A multi-physics battery model with particle scale resolution of porosity evolution driven by intercalation strain and electrolyte flow

TL;DR

This paper develops a detailed multi-physics model of battery materials at the particle scale, explicitly modeling solid-fluid interactions, porosity evolution, and electrochemical processes to better understand battery behavior.

Contribution

It introduces a novel finite strain, ALE framework to model electrolyte flow driven by intercalation strain and mechanical effects at the particle level.

Findings

Solid-fluid interaction significantly affects porosity evolution.

Intercalation strain influences ion distribution and electrostatic potential.

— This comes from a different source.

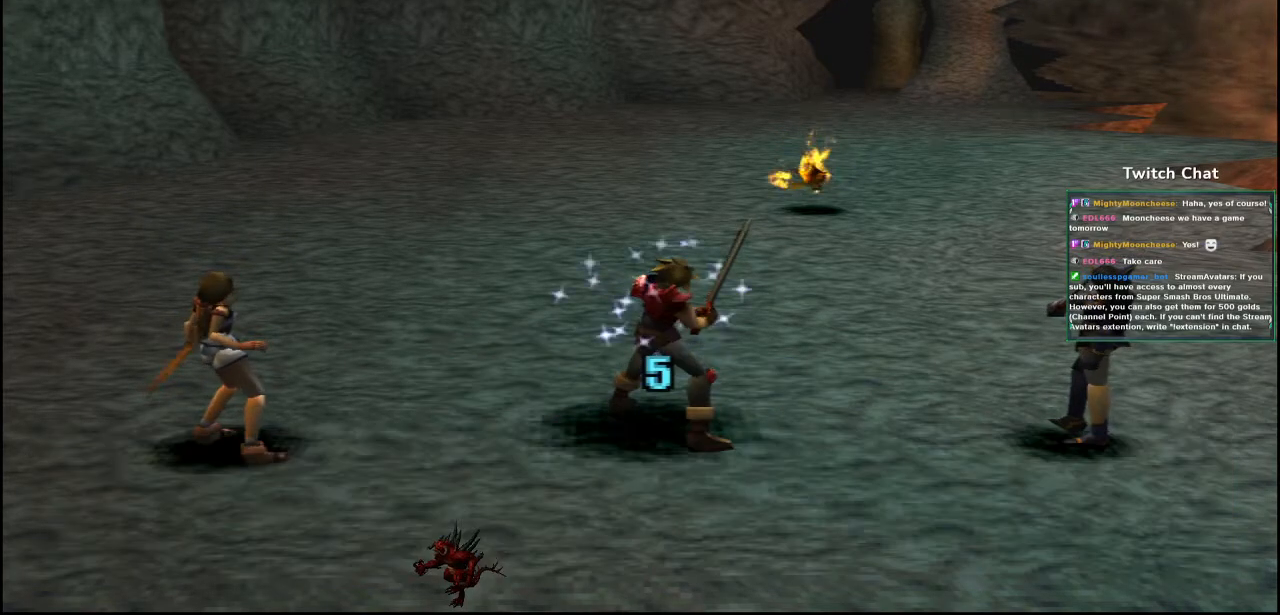
{"buttons": [], "left_stick": "center", "right_stick": "center", "events": []}
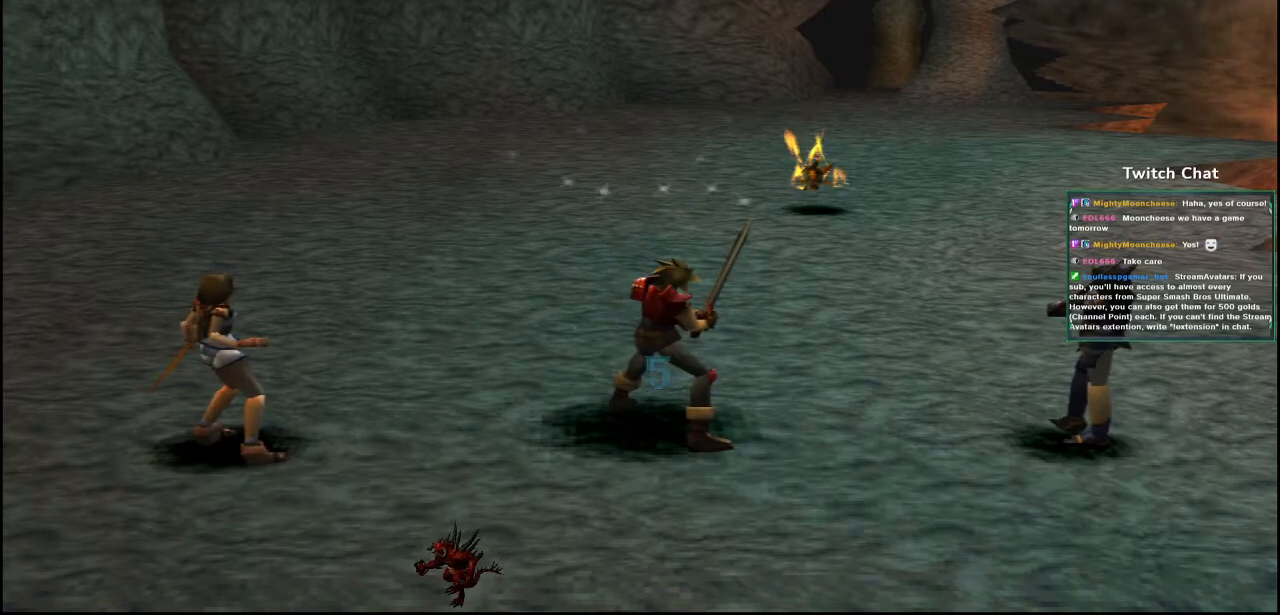
{"buttons": [], "left_stick": "center", "right_stick": "center", "events": []}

Mechanical coupling impacts battery performance and degradation.

Abstract

We present a coupled continuum formulation for the electrostatic, chemical, thermal, mechanical and fluid physics in battery materials. Our treatment is at the particle scale, at which the active particles held together by carbon-binders, the porous separator, current collectors and the perfusing electrolyte are explicitly modeled. Starting with the description common to the field, in terms of reaction-transport partial differential equations for ions, variants of the classical Poisson equation for electrostatics, and the heat equation, we introduce solid-fluid interaction to the problem. Our main contribution is to model the electrolyte as an incompressible fluid driven by elastic, thermal and lithium intercalation strains in the active material. Our treatment is in the finite strain setting, and uses the Arbitrary Lagrangian-Eulerian (ALE) framework to account for mechanical coupling of the solid and fluid. We present a detailed computational study of the influence of solid-fluid interaction and magnitude of intercalation strain upon porosity evolution, ion distribution and electrostatic potential fields in the cell.